--- INPUT MATERIAL Enclosed Below ---
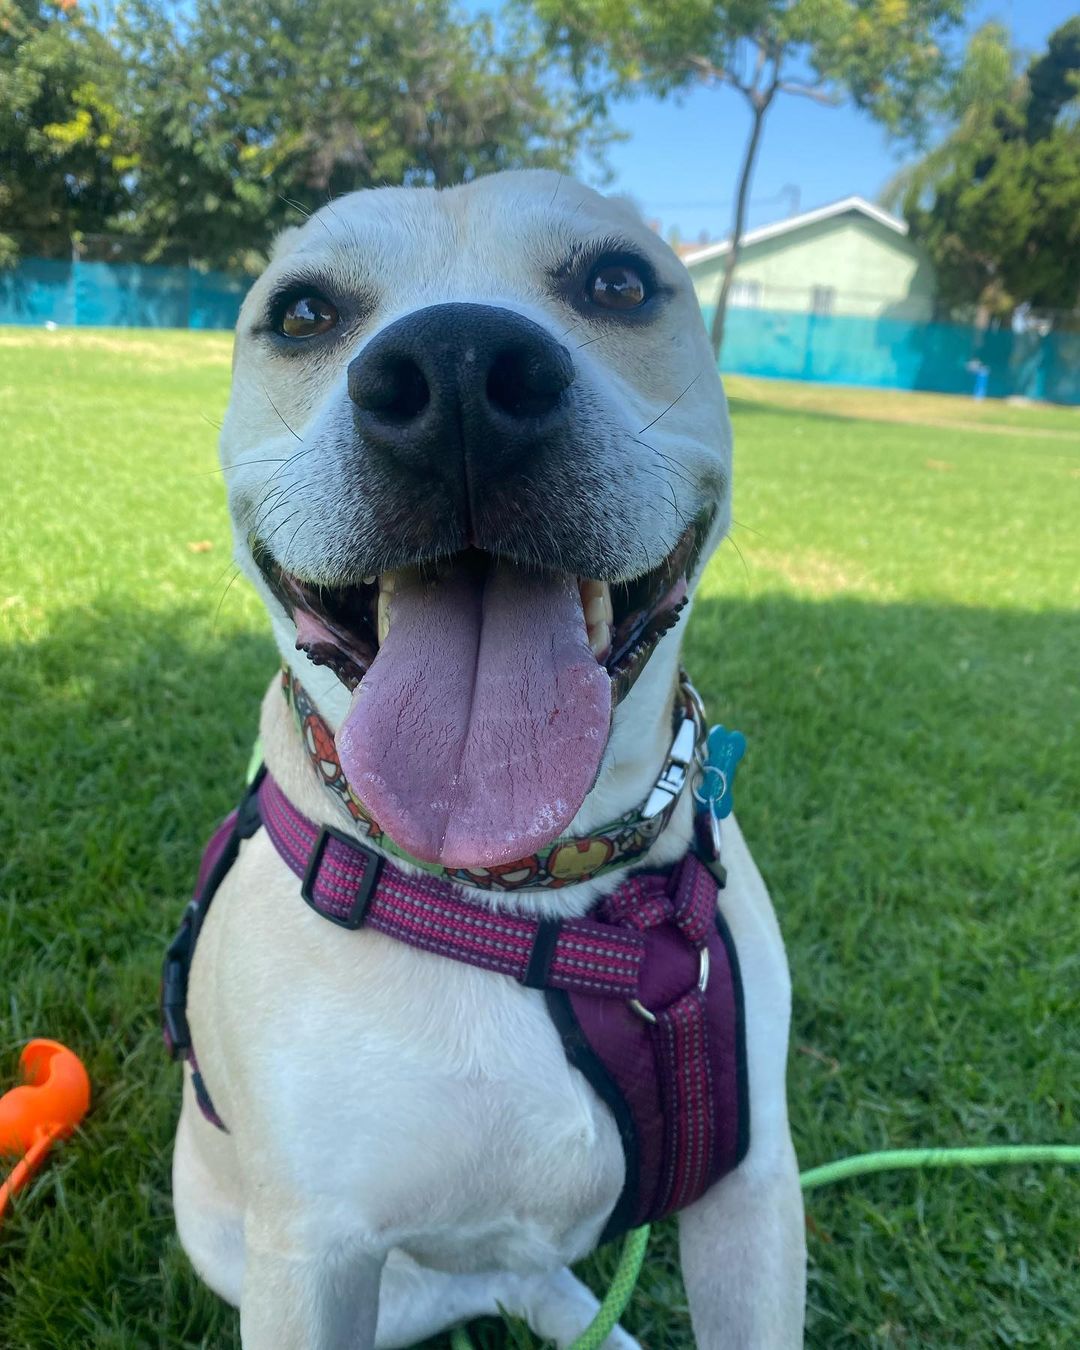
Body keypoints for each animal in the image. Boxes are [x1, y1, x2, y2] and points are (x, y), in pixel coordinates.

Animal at [168, 171, 804, 1350]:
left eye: (618, 282)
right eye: (304, 313)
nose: (457, 371)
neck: (529, 891)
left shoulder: (751, 1187)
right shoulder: (309, 1260)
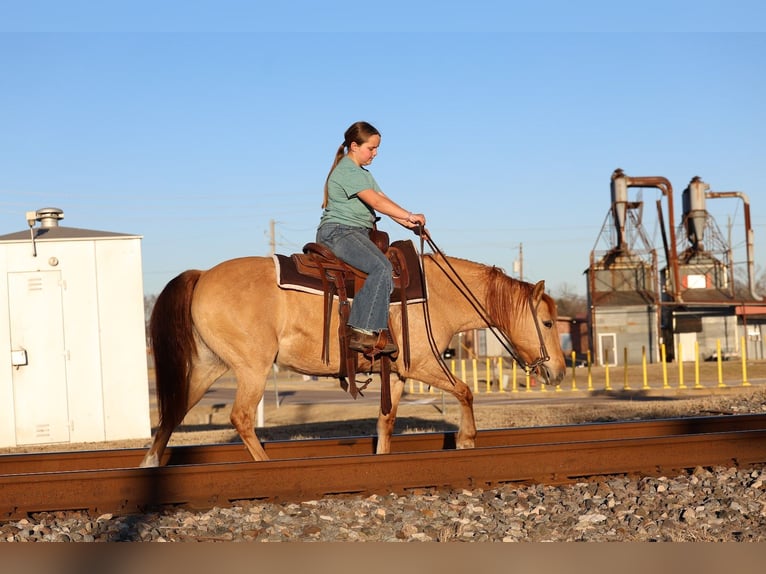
--- End of Enclosed INPUT MATERIAL ---
__EXERCISE GOAL__. The entries are to be written out again exactly, without their pictures.

__ANSWER SECTION__.
Body keypoints for each animal in the image. Boxes are [x1, y1, x2, y2] and points are (x, y), in pixel coordinates.

Animal at [168, 171, 804, 1350]:
left eye: (618, 282)
right eye: (304, 313)
nose: (457, 371)
neck: (529, 891)
left shoulder: (751, 1187)
right shoulder: (309, 1260)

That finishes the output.